Taiwan Semiconductor Manufacturing Co.’s U.S. stock shares closed just shy of a record high Thursday after the company announced fourth-quarter revenue of more than $15 billion, 24% above its final quarter of 2020, with a $6 billion quarterly profit. TSMC also said that it’s budgeting $40 to $44 billion this year to expand its production capacity in the face of a worldwide chip shortage. That’s twice what the company spent on manufacturing last year.
“Every year our capex is spent in anticipation of the growth that will follow,” Chief Financial Officer Wendell Huang said during an earnings call.
TSMC announced last year that it plans to spend $100 billion yearly by 2024 on production and R&D. The world’s largest chip maker and the largest privately owned corporation outside the U.S. seems poised to build on its dominance.

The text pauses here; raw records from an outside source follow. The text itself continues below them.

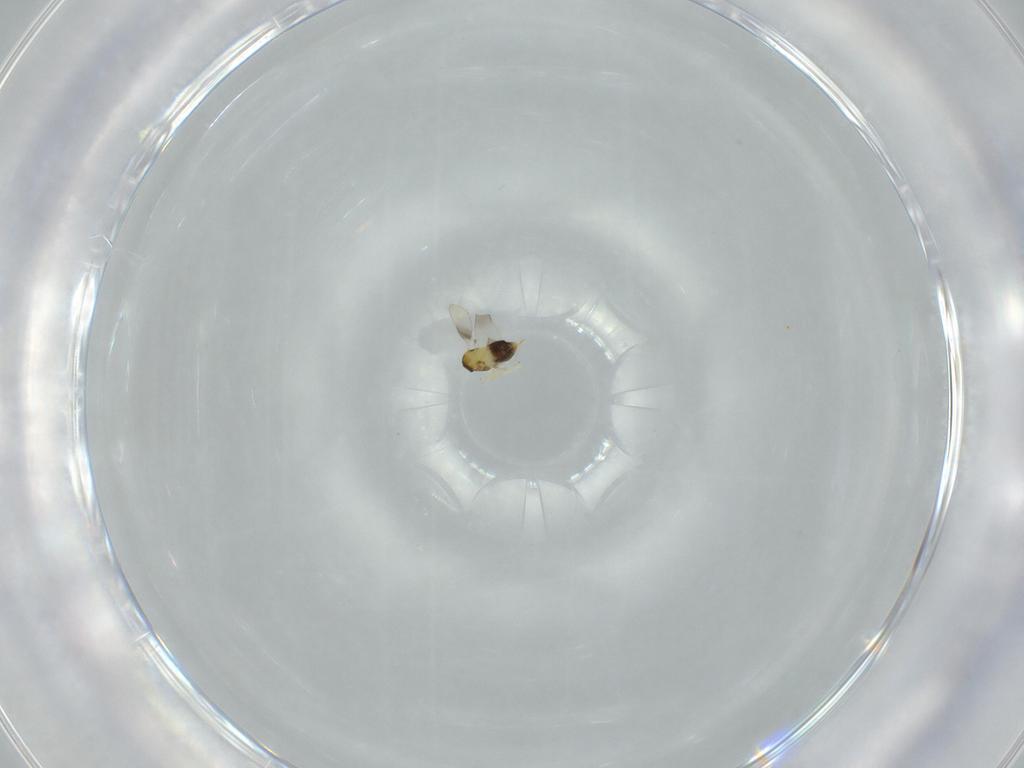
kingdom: Animalia
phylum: Arthropoda
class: Insecta
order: Hymenoptera
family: Aphelinidae
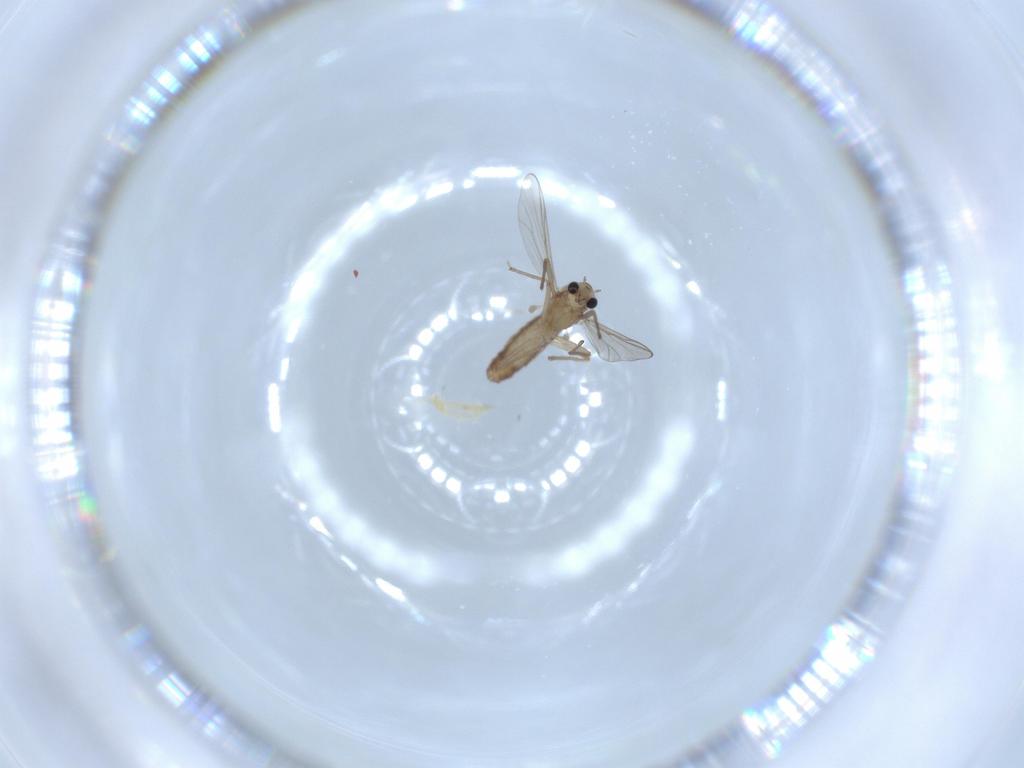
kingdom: Animalia
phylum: Arthropoda
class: Insecta
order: Diptera
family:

“Moving into first quarter 2022, we expect our business to be supported by HPC-related demand, continued recovery in the automotive segment, and a milder smartphone seasonality than in recent years,” Huang said, in a statement.
TSMC is already building a new plant in Arizona, with plans for new facilities in Europe announced and a Japan plant to open soon. With smartphones, laptops, and other electronics in high demand as people rely even more heavily on computing power, the main chip supplier for companies like Apple is in prime position to keep profits climbing for the foreseeable future.